[Extracted page text data]
********************
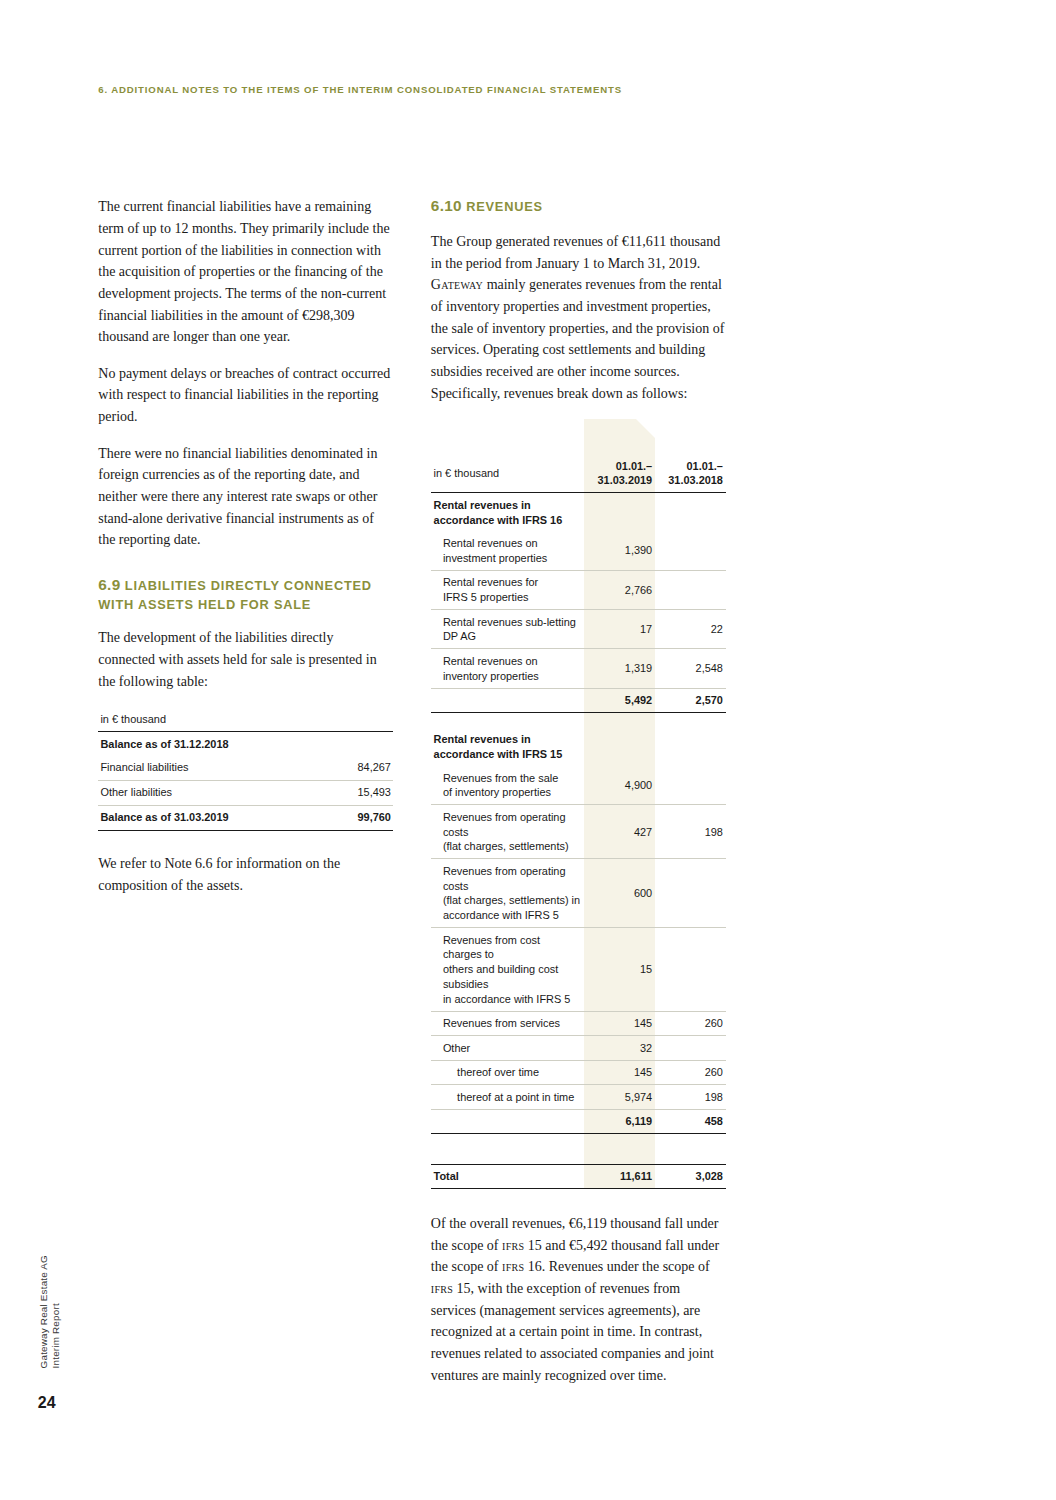6. Additional notes to the items of the interim consolidated financial statements
The current financial liabilities have a remaining term of up to 12 months. They primarily include the current portion of the liabilities in connection with the acquisition of properties or the financing of the development projects. The terms of the non-current financial liabilities in the amount of €298,309 thousand are longer than one year.
No payment delays or breaches of contract occurred with respect to financial liabilities in the reporting period.
There were no financial liabilities denominated in foreign currencies as of the reporting date, and neither were there any interest rate swaps or other stand-alone derivative financial instruments as of the reporting date.
6.9 Liabilities directly connected with assets held for sale
The development of the liabilities directly connected with assets held for sale is presented in the following table:
| in € thousand | |
| Balance as of 31.12.2018 | |
| Financial liabilities | 84,267 |
| Other liabilities | 15,493 |
| Balance as of 31.03.2019 | 99,760 |
We refer to Note 6.6 for information on the composition of the assets.
6.10 Revenues
The Group generated revenues of €11,611 thousand in the period from January 1 to March 31, 2019. Gateway mainly generates revenues from the rental of inventory properties and investment properties, the sale of inventory properties, and the provision of services. Operating cost settlements and building subsidies received are other income sources. Specifically, revenues break down as follows:
| in € thousand | 01.01.– 31.03.2019 | 01.01.– 31.03.2018 |
| Rental revenues in accordance with IFRS 16 | | |
| Rental revenues on investment properties | 1,390 | |
| Rental revenues for IFRS 5 properties | 2,766 | |
| Rental revenues sub-letting DP AG | 17 | 22 |
| Rental revenues on inventory properties | 1,319 | 2,548 |
| | 5,492 | 2,570 |
| Rental revenues in accordance with IFRS 15 | | |
| Revenues from the sale of inventory properties | 4,900 | |
| Revenues from operating costs (flat charges, settlements) | 427 | 198 |
| Revenues from operating costs (flat charges, settlements) in accordance with IFRS 5 | 600 | |
| Revenues from cost charges to others and building cost subsidies in accordance with IFRS 5 | 15 | |
| Revenues from services | 145 | 260 |
| Other | 32 | |
| thereof over time | 145 | 260 |
| thereof at a point in time | 5,974 | 198 |
| | 6,119 | 458 |
| Total | 11,611 | 3,028 |
Of the overall revenues, €6,119 thousand fall under the scope of ifrs 15 and €5,492 thousand fall under the scope of ifrs 16. Revenues under the scope of ifrs 15, with the exception of revenues from services (management services agreements), are recognized at a certain point in time. In contrast, revenues related to associated companies and joint ventures are mainly recognized over time.
Gateway Real Estate AG
Interim Report
24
********************
*Prompt*: Output, exactly and with nothing else, the lines from the line containing "5,492 | 2,570 |" to the end of the entries.

*Answer to this exercise*:
| | 5,492 | 2,570 |
| Rental revenues in accordance with IFRS 15 | | |
| Revenues from the sale of inventory properties | 4,900 | |
| Revenues from operating costs (flat charges, settlements) | 427 | 198 |
| Revenues from operating costs (flat charges, settlements) in accordance with IFRS 5 | 600 | |
| Revenues from cost charges to others and building cost subsidies in accordance with IFRS 5 | 15 | |
| Revenues from services | 145 | 260 |
| Other | 32 | |
| thereof over time | 145 | 260 |
| thereof at a point in time | 5,974 | 198 |
| | 6,119 | 458 |
| Total | 11,611 | 3,028 |
Of the overall revenues, €6,119 thousand fall under the scope of ifrs 15 and €5,492 thousand fall under the scope of ifrs 16. Revenues under the scope of ifrs 15, with the exception of revenues from services (management services agreements), are recognized at a certain point in time. In contrast, revenues related to associated companies and joint ventures are mainly recognized over time.
Gateway Real Estate AG
Interim Report
24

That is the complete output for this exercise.